##### EXCERPTED RECORDS

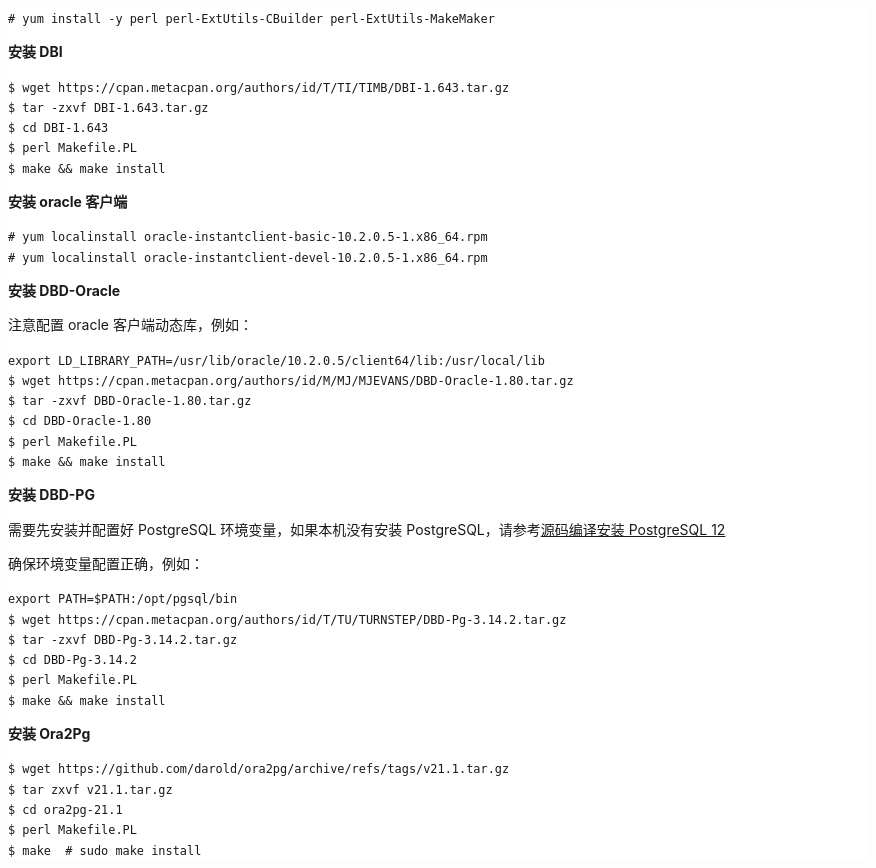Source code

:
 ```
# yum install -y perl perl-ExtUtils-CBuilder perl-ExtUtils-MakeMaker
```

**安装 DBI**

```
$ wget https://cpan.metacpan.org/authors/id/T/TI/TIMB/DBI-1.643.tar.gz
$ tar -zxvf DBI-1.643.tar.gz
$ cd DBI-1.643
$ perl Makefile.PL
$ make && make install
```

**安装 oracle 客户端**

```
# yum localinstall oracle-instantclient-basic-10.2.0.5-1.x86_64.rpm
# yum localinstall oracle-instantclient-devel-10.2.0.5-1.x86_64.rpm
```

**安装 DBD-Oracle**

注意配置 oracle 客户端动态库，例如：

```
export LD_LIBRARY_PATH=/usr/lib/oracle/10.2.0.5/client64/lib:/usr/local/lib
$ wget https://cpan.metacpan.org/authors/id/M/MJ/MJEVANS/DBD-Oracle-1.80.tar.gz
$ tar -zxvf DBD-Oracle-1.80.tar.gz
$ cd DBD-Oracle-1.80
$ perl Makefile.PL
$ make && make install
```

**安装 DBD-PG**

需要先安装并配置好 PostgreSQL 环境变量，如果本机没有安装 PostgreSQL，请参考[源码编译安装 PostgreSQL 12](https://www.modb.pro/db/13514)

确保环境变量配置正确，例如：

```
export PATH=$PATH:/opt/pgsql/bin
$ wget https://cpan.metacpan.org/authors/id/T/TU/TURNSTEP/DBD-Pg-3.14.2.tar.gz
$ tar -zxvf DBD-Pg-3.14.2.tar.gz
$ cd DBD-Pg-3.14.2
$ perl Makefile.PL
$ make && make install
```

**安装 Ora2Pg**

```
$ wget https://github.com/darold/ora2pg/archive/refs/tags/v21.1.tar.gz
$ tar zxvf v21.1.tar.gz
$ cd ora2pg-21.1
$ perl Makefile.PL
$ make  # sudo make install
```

##########

## INSTRUCTIONS FOR THE TASK
Write down every line of the data above that includes the string "cpan".

## TASK OUTPUT
$ wget https://cpan.metacpan.org/authors/id/T/TI/TIMB/DBI-1.643.tar.gz
$ wget https://cpan.metacpan.org/authors/id/M/MJ/MJEVANS/DBD-Oracle-1.80.tar.gz
$ wget https://cpan.metacpan.org/authors/id/T/TU/TURNSTEP/DBD-Pg-3.14.2.tar.gz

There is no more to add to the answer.